Relations between Taiwan and the US are an important issue and are given serious thought by many in the US, in Taiwan and elsewhere. Most of these emphasize the shared values between the two countries, Taiwan’s ascendance to democracy or the country’s strategic value in the western Pacific.
We have also seen some irresponsible ideas floated, such as those by George Washington University professor Charles Glaser, who thinks that by reducing the US’ commitment to Taiwan, it could get China to be cooperative in other areas, such as Iran or North Korea. I have maintained that these arguments are short-sighted and uninformed.
However, an op-ed piece in the New York Times (“To save the economy, ditch Taiwan,” Nov. 10) by former US Marine and erstwhile fellow at Harvard University’s Kennedy School of Government Paul Kane is really the nadir in the discussion. Kane says the US should make a deal with China and ditch Taiwan in exchange for Beijing writing off about US$1.14 trillion in US debt.
First, I would seriously question the wisdom of publishing this piece. Does this really contribute to a serious and responsible discussion on the issues? Opinion pieces are supposed to provide food for thought and rational contemplation. This piece is outlandish — just think of the concept of selling a country — a democratic country no less — for US$1.14 trillion.
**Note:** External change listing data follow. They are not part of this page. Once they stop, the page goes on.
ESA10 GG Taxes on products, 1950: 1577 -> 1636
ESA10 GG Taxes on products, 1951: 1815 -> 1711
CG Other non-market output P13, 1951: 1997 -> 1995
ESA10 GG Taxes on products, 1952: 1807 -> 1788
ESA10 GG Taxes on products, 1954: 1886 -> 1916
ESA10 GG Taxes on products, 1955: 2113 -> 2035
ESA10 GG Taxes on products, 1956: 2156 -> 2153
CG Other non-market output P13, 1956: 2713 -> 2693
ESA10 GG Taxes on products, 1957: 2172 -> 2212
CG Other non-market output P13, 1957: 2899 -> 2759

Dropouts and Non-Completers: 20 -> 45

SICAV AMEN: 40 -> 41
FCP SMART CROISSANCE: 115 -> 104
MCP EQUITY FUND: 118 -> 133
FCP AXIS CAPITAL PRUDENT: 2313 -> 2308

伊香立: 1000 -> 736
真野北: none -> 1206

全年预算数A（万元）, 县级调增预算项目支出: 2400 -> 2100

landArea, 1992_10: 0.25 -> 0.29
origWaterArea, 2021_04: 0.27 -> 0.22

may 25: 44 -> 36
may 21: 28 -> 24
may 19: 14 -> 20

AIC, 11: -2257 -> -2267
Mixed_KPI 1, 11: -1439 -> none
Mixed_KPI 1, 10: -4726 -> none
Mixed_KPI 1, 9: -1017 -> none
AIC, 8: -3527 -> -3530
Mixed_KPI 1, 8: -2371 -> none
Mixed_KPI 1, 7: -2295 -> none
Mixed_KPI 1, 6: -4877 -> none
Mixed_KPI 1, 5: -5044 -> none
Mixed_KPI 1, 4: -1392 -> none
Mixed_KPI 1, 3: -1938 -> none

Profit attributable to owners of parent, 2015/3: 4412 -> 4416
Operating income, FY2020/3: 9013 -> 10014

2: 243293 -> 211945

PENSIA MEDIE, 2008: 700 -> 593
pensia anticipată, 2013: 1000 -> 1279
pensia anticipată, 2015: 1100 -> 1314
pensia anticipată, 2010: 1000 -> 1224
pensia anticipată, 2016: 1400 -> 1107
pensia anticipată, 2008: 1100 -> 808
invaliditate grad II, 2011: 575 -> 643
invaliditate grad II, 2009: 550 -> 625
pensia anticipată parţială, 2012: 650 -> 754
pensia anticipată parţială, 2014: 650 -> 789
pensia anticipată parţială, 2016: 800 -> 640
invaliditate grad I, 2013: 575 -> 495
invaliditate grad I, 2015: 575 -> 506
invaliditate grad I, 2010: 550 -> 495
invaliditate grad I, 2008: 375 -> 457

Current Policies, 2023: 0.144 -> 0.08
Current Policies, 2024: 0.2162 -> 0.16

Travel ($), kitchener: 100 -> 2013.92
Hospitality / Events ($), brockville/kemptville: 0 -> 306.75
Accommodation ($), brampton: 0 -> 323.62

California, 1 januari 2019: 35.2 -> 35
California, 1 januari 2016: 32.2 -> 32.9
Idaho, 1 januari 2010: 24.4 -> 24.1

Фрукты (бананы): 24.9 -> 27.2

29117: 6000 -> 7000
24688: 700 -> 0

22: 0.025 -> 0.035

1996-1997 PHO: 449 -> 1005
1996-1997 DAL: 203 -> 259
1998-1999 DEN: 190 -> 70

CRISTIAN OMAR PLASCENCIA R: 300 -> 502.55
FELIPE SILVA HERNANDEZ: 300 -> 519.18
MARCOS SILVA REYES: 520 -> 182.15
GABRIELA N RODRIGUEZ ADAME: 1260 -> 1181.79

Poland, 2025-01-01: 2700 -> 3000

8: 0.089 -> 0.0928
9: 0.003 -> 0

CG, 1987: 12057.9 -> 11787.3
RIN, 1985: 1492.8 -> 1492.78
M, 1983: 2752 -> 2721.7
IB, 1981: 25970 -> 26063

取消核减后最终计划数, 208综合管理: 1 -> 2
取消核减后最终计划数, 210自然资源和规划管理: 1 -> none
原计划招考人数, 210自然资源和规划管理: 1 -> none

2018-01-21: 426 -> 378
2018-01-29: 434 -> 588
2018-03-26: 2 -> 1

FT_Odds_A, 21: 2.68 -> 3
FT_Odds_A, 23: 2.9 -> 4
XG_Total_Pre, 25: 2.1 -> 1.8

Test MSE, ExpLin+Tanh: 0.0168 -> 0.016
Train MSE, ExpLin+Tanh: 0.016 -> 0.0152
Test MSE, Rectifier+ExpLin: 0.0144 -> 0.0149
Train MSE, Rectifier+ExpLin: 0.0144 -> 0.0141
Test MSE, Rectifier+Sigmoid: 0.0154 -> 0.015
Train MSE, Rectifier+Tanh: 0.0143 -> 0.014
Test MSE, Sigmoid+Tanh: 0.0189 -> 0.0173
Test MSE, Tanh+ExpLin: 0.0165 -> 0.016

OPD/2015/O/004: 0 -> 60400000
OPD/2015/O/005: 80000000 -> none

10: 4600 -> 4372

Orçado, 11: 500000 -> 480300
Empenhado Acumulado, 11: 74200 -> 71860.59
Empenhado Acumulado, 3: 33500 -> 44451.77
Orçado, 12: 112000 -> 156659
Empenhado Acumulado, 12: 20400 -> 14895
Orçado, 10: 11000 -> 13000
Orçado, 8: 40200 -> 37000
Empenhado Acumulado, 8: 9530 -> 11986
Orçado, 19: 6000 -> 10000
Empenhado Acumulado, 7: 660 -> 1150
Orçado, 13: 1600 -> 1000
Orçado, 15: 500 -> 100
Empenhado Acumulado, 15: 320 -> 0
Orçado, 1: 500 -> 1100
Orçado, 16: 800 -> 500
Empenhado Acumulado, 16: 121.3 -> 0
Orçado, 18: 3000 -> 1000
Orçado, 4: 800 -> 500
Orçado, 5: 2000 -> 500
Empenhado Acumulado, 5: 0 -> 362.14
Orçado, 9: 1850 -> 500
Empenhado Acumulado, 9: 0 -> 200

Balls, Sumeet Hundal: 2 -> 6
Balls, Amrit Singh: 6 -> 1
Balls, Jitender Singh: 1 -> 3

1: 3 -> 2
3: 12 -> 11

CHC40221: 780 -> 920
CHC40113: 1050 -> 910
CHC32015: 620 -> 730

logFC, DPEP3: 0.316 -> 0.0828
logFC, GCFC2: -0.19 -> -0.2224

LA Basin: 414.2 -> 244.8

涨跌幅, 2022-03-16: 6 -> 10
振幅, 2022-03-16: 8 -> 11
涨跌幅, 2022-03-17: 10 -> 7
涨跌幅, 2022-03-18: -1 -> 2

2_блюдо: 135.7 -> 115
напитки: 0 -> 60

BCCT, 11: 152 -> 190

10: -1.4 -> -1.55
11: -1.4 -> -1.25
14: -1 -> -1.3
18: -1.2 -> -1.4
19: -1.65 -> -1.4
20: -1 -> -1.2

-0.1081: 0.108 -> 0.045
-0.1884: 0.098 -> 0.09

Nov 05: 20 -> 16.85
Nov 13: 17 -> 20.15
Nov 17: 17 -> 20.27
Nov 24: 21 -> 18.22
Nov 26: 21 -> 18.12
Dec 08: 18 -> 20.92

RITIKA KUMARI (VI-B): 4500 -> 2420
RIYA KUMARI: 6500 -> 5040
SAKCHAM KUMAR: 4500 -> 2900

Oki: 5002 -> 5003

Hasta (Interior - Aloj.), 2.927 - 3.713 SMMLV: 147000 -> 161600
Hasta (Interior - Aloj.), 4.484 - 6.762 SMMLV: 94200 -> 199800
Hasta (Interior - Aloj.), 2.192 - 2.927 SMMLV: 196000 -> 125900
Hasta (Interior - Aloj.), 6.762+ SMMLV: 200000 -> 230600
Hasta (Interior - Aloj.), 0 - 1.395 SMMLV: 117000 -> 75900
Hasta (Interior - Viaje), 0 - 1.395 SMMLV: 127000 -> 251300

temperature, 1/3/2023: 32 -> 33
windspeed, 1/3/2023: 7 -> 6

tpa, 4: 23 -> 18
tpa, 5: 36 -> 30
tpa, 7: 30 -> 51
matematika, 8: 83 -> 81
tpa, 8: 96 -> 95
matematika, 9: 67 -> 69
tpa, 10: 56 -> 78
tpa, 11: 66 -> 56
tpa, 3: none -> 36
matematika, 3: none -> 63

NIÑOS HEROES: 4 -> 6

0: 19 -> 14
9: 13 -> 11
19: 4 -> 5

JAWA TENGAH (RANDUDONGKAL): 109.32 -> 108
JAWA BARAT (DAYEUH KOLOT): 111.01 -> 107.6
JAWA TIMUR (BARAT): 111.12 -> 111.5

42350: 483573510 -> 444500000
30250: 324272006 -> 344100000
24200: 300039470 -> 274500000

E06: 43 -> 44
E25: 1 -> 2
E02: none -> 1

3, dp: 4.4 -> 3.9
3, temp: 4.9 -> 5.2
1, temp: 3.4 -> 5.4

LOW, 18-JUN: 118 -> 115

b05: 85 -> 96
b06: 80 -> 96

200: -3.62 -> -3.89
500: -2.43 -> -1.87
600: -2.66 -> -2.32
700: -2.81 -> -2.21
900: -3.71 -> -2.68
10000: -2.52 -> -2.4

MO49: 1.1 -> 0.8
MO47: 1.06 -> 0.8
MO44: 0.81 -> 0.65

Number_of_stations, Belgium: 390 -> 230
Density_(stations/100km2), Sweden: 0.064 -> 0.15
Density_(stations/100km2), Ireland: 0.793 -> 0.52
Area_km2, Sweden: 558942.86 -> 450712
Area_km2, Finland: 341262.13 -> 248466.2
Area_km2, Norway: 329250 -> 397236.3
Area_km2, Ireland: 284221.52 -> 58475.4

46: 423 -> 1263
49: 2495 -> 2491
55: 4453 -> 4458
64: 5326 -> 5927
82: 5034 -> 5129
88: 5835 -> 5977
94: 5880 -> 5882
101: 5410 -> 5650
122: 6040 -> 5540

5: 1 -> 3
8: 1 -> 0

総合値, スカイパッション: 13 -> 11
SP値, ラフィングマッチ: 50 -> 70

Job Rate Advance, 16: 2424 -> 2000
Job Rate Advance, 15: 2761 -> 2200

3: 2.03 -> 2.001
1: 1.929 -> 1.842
Can the US somehow sell a free and democratic nation down the river in exchange for financial gain? How much could it get for Japan? Europe might consider selling Greece, the birthplace of democracy, for a fraction of that. How does that sit with the US’ fundamental values as the leader of the free world? What would other democratic nations in the region think about the US’ commitment to peace and stability in the region?
Second, what brought Kane to make the argument? As a former US Marine he presumably knows something about fighting for democracy and freedom. Isn’t that why he served in Iraq? Instead of shooting from the hip, he should inform himself of the heroic struggle that Taiwanese fought to achieve democracy. That is not something for Kane, or for the US for that matter, to so lightly give away. We need to ensure that the Taiwanse can determine their own future — free from interference by an authoritarian China.
And if China were in control of Taiwan, would that really help US strategic interests in the region? China’s People’s Liberation Army has already stated its ambitions rather clearly: It wants to control the western Pacific and push the US out. And Taiwan’s strategic location would provide it with a convenient springboard for its operations. So, contrary to Kane’s naive beliefs, such a deal would severely undermine the US’ position in East Asia.
There is no easy way out to reviving the US economy: One of our problems is that we have allowed too much of our manufacturing to disappear in China’s direction. That was due to the short-sighted perception that cheap labor over there would benefit the US consumer. What we got was a hollowed-out economy with less capability to produce a wide range of products. Innovation and entrepreneurship are still highly valued in this country, but we need to move away from the “cheaper-is-better” concept and ensure that we produce much more “Made in America.”
And as far as Taiwan is concerned: It is a free and democratic nation that deserves a full and equal place in the world community. It is not the US’ to sell down the river.